DSC510-machine learning

Introduction to Data Science and Analytics

  • Overview of machine learning (ML) as a crucial component of data science.

  • Machine Learning facilitates various steps of the data analysis cycle.

Taxonomy of Machine Learning

  • Types of Learning:

    • Supervised Learning: Uses labeled input/output pairs to learn a function (y = f(X)).

      • Types:

        • Classification: Output y is discrete labels (e.g., cat or dog).

        • Regression: Output y is continuous (e.g., predicting prices).

    • Unsupervised Learning: Works with unlabeled input to find patterns.

      • Types:

        • Clustering: Group data points based on similarities.

        • Dimensionality Reduction: Reduces number of variables.

Examples of Machine Learning

  • Supervised Learning Applications:

    • Image recognition (deciding if an image is a cat or dog).

    • Predicting user ratings for restaurants.
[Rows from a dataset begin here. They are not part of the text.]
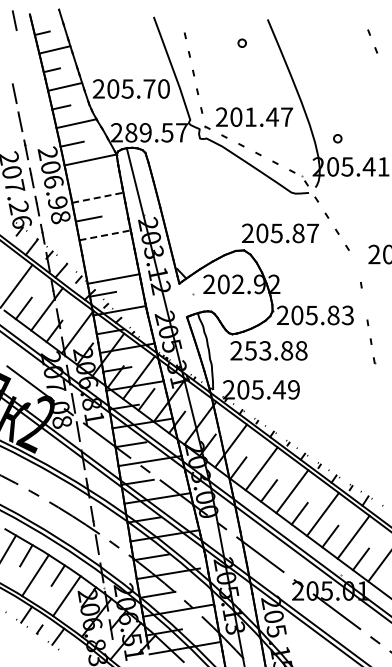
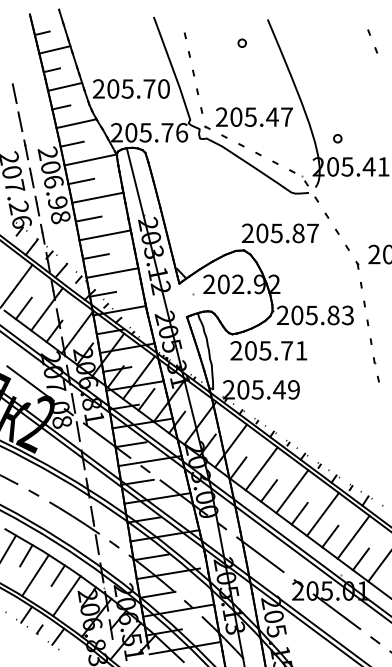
line at (14, 20): present -> none
text at (250, 116): 201.47 -> 205.47
text at (156, 132): 289.57 -> 205.76
line at (81, 181): none -> present
line at (98, 197): dashed -> solid
line at (105, 235): dashed -> solid
line at (95, 256): none -> present
part at (357, 265): none -> present
line at (113, 278) position: (113, 278) -> (112, 272)
line at (364, 303): none -> present
text at (275, 350): 253.88 -> 205.71
line at (377, 378): none -> present
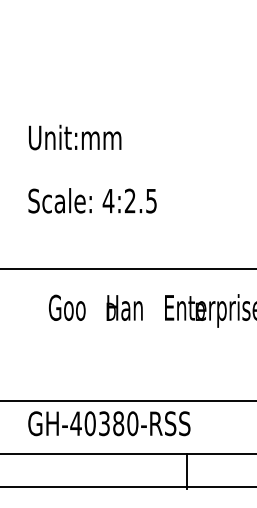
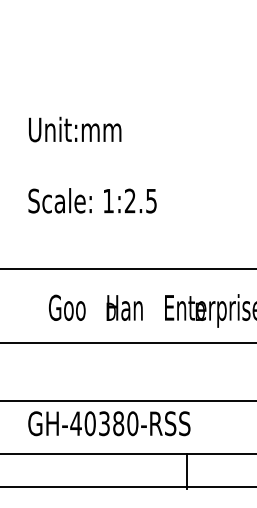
text at (75, 137) position: (75, 137) -> (75, 129)
text at (108, 201): 4:2.5 -> 1:2.5
line at (127, 342): none -> present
    • Spam detection in emails.

  • Unsupervised Learning Applications:

    • Clustering handwritten digits into classes.

    • Identifying trending topics on social media.

Machine Learning Techniques

  • Supervised Learning Techniques:

    • k-Nearest Neighbors (k-NN)

    • Naïve Bayes

    • Linear Regression & Logistic Regression

    • Support Vector Machines (SVM)

    • Random Forests

    • Neural Networks

  • Unsupervised Learning Techniques:

    • Clustering algorithms

    • Matrix Factorization (PCA, SVD)

    • Hidden Markov Models (HMM)

Predictive Performance Criteria

  • Metrics:

    • Accuracy

    • Area Under Curve (AUC)/Receiver Operating Characteristic (ROC)

    • Precision and Recall

    • F1 Score

  • Considerations:

    • Speed and Scalability

    • Robustness against outliers, noise, and missing values

    • Interpretability (transparency of model decisions)

    • Model compactness for deployment in mobile devices.

Introduction to k-Nearest Neighbors (k-NN)

  • Concept:

    • Identify the k closest labeled instances to a query item.

    • Use the most frequent label among the nearest neighbors for classification.

  • Voting Method:

    • Majority voting for classification.

    • Average for regression.

Distance Measures in k-NN

  • Common Distances:

    • Euclidean Distance: d(x, y) = || x - y ||

    • Manhattan Distance: Sum of absolute differences.

    • Cosine Similarity: Mainly for text data.

    • Hamming Distance: Used for categorical data.

    • Jaccard Distance: Measures similarity between sets.

Bias and Variance in Model Training

  • Definitions:

    • Bias: Error due to overly simplistic assumptions in the learning algorithm.

    • Variance: Error due to excessive complexity in the model leading to model sensitivity to fluctuations in the training set.

  • Bias-Variance Tradeoff:

    • Complex models tend to have lower bias and higher variance.

    • Simple models tend toward higher bias and lower variance.

Choosing the Value of k in k-NN

  • Tradeoff:

    • Small k: Low bias but high variance.

    • Large k: High bias but low variance.

Cross-Validation Techniques

  • Leave-One-Out: Each instance serves as a validation set at one point during training.

  • K-Fold Cross-Validation: Data is divided into k subsets for training/testing iterations.

Overfitting and Underfitting

  • Overfitting: Model performs well on training data but poor on unseen data.

  • Underfitting: Model does not capture underlying trend of the data adequately.

Decision Trees

  • Structure:

    • Flow-chart-like model for decisions and classifications.

    • Nodes represent features and branches represent outcomes.

  • Generation:

    • Constructed using greedy algorithms based on information gain or Gini impurity.

Ensemble Methods

  • Use multiple models to improve predictions:

    • Bagging: Combines predictions by averaging or voting.

    • Boosting: Sequentially builds models, each correcting errors made by previous ones.

    • Stacking: Combines multiple models at different levels.

Random Forests

  • Ensemble of decision trees trained on different subsets of data with random feature selection at each split.

  • Reduces variance and improves predictive performance.

Logistic Regression

  • Outputs probability estimates which can be transformed into class predictions using a logistic function.

  • Regression coefficients are estimated using maximum likelihood estimation.

Perceptron Algorithm

  • Simple online learning model for binary classification.

  • Adjusts weights based on misclassifications, making it adaptive.

Online Learning Adaptability

  • Continuously updates weights as new data comes in, adapting to changes without retraining from scratch.